Colonel Samuel Colt, a...

      Colonel Samuel Colt, a pioneer of the naval submarine mine. (Robert Swartz)

An engraving depicting the mining of...

      An engraving depicting the mining of the Merlin and Firefly off Kronstadt in 1855. (Author’s collection)

      The successful use of naval mines by the Russians and the Confederacy led to increased international interest in the weapon, but the United States lost the lead in the field to other nations. Advances in mine design were greatly assisted by the introduction of guncotton in 1870, long after its invention by a Swiss chemist in 1846.4

      This new form of warfare was not at first welcomed by the Royal Navy, as it threatened its freedom of movement and its command of the seas. Nevertheless, in 1876 the Royal Navy commissioned its Naval Torpedo School at the old HMS Vernon, where, despite British aversion to the very idea of mines, the Royal Navy began to develop its own mines. In an important innovation, the Royal Navy invented the ‘plummet’ version of the ‘automatic sinker’, which allowed mines to be laid in varying depths of water but to rest at a pre-set distance under the water.

      The Royal Navy’s bias against mines changed considerably with the Russo-Japanese war of 1904–5, which marked the first use of independent mines as offensive tactical weapons.5 On April 13, 1904, Japanese mines laid near Port Arthur by the 745-ton Koryo Maru6 sank the Russian battleship Petropavlovsk, with 652 dead, including the Russians’ best naval commander Admiral Makarov.

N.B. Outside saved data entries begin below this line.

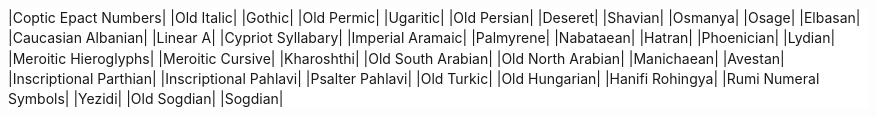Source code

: |Coptic Epact Numbers|
|Old Italic|
|Gothic|
|Old Permic|
|Ugaritic|
|Old Persian|
|Deseret|
|Shavian|
|Osmanya|
|Osage|
|Elbasan|
|Caucasian Albanian|
|Linear A|
|Cypriot Syllabary|
|Imperial Aramaic|
|Palmyrene|
|Nabataean|
|Hatran|
|Phoenician|
|Lydian|
|Meroitic Hieroglyphs|
|Meroitic Cursive|
|Kharoshthi|
|Old South Arabian|
|Old North Arabian|
|Manichaean|
|Avestan|
|Inscriptional Parthian|
|Inscriptional Pahlavi|
|Psalter Pahlavi|
|Old Turkic|
|Old Hungarian|
|Hanifi Rohingya|
|Rumi Numeral Symbols|
|Yezidi|
|Old Sogdian|
|Sogdian|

Just a month later, on 15 May, mines from the Russian minelayer Amur accounted for two Japanese battleships, the Hatsuse and the Yashima, also off Port Arthur, with the loss of 493 lives in the Hatsuse.7 The 15,000-ton Hatsuse was a serious loss; built by Armstrong in Britain, she was armed with four 12in and sixteen 6in guns and was one of the newest battleships in the Japanese fleet.8 Before the war ended in 1905, enough Russian and Japanese warships had been sunk or damaged by mines to impress every naval power, including Great Britain.

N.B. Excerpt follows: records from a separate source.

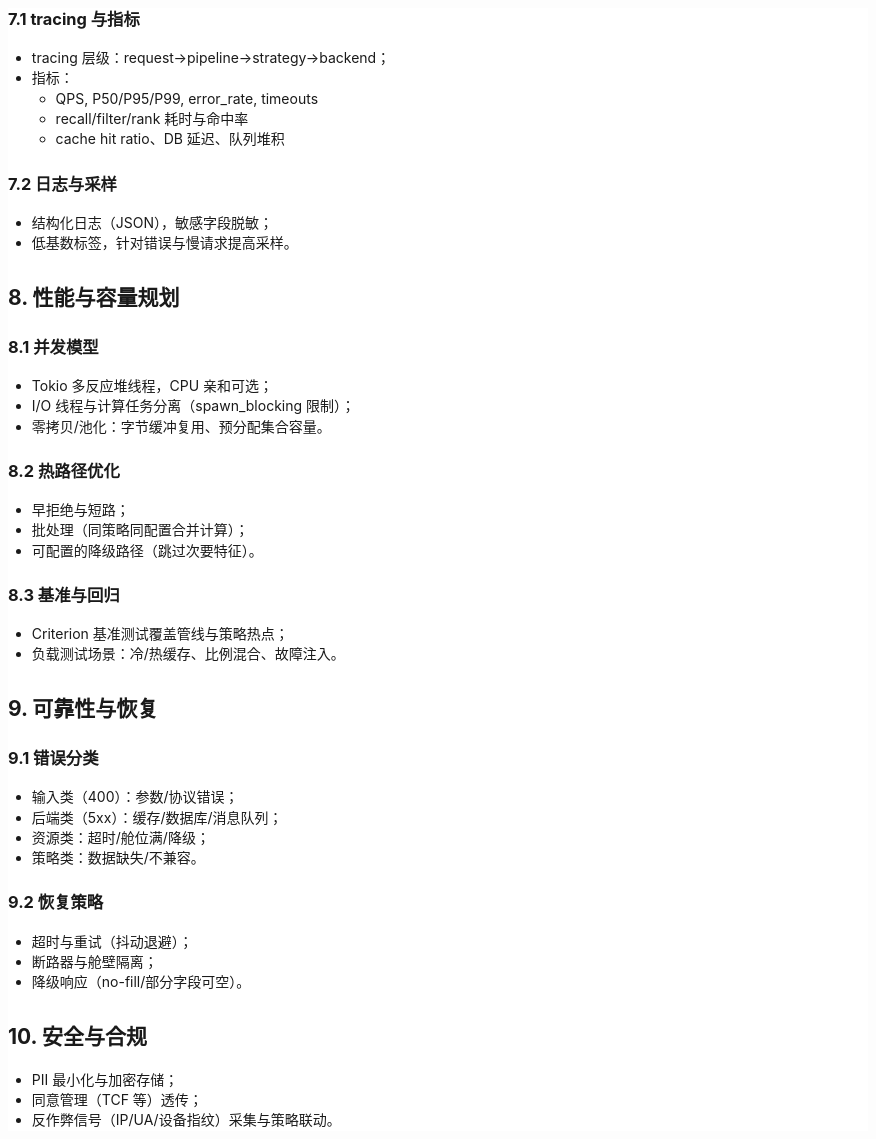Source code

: ### 7.1 tracing 与指标

- tracing 层级：request→pipeline→strategy→backend；
- 指标：
  - QPS, P50/P95/P99, error_rate, timeouts
  - recall/filter/rank 耗时与命中率
  - cache hit ratio、DB 延迟、队列堆积

### 7.2 日志与采样

- 结构化日志（JSON），敏感字段脱敏；
- 低基数标签，针对错误与慢请求提高采样。

## 8. 性能与容量规划

### 8.1 并发模型

- Tokio 多反应堆线程，CPU 亲和可选；
- I/O 线程与计算任务分离（spawn_blocking 限制）；
- 零拷贝/池化：字节缓冲复用、预分配集合容量。

### 8.2 热路径优化

- 早拒绝与短路；
- 批处理（同策略同配置合并计算）；
- 可配置的降级路径（跳过次要特征）。

### 8.3 基准与回归

- Criterion 基准测试覆盖管线与策略热点；
- 负载测试场景：冷/热缓存、比例混合、故障注入。

## 9. 可靠性与恢复

### 9.1 错误分类

- 输入类（400）：参数/协议错误；
- 后端类（5xx）：缓存/数据库/消息队列；
- 资源类：超时/舱位满/降级；
- 策略类：数据缺失/不兼容。

### 9.2 恢复策略

- 超时与重试（抖动退避）；
- 断路器与舱壁隔离；
- 降级响应（no-fill/部分字段可空）。

## 10. 安全与合规

- PII 最小化与加密存储；
- 同意管理（TCF 等）透传；
- 反作弊信号（IP/UA/设备指纹）采集与策略联动。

      The naval mine had truly arrived, but its success also led to efforts to regulate this abhorrent (to some) weapon. Questions about the employment of this relatively new weapon caused the major maritime powers to attend a Hague Conference on the subject in 1907, but the resulting ‘Convention Relative to the Laying of Automatic Submarine Contact Mines (No. VIII)’9 was not strong enough or well enough observed, to stem the use of the weapon.

The Japanese battleship Hatsuse...

      The Japanese battleship Hatsuse, sunk by a Russian mine in May 1904. (IWM Q 41327)

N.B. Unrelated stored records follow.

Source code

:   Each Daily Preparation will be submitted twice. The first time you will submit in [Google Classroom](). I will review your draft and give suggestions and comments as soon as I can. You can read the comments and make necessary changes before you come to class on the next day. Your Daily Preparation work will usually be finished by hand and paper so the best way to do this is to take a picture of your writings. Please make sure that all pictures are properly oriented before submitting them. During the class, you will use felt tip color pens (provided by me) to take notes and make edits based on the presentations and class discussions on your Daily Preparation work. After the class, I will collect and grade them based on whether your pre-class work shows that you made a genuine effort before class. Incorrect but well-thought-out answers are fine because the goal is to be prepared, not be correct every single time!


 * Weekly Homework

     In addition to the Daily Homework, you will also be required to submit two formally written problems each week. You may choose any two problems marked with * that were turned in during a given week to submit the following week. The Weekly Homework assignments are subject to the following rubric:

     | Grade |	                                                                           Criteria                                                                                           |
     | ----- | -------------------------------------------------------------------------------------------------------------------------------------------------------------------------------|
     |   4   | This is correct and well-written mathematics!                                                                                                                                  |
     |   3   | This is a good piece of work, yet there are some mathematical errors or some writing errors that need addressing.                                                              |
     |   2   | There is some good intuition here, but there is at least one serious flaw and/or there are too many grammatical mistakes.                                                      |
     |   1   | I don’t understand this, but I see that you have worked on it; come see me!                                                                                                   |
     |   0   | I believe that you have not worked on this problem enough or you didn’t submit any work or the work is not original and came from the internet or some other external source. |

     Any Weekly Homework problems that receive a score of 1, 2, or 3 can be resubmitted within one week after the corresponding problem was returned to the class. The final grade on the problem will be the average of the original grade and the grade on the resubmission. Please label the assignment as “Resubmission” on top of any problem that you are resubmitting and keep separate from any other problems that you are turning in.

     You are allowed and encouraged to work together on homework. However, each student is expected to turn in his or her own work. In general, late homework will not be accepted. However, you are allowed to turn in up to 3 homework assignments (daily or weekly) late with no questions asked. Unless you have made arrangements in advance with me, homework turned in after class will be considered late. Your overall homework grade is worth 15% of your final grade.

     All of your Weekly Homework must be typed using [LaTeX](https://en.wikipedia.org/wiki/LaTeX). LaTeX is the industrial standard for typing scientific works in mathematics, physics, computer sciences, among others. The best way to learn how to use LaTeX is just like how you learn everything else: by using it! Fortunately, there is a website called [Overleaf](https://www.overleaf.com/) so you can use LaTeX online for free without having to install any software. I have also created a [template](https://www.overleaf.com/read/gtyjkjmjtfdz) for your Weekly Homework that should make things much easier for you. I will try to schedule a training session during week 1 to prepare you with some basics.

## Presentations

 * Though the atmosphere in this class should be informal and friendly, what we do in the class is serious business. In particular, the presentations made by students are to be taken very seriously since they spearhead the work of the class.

      The Royal Navy finally began taking steps toward a minelaying capability. Beginning in 1907, it converted to minelayers seven old Apollo class cruisers, two of which were named the Apollo and the Latona. They could make about 20 knots, were armed with 4.7in guns and could carry 100 mines. They constituted the ‘Minelaying Squadron’ commanded by a ‘Captain-in-Charge Minelayers’ and operated directly under the orders of the Admiralty. The Navy also developed a ‘Service’ type mine with a charge of 325lbs.10

      At the beginning of the First World War, the Royal Navy was galvanised into action by almost immediate use of offensive minelaying by the Imperial Germany Navy, which had enthusiastically embraced the relatively new form of warfare. Shortly after a state of war broke out between Britain and Germany, the Germans wasted no time and sent the former pleasure steamer Königin Luise across the Channel into waters off the English coast to lay her 200 mines. On the morning of 5 August, she was sighted by HMS Amphion, a scout cruiser of 3440 tons armed with 4in guns,11 and the 2nd Destroyer Flotilla. She hurriedly laid her mines 30 miles off the coast of Suffolk before her pursuers opened fire.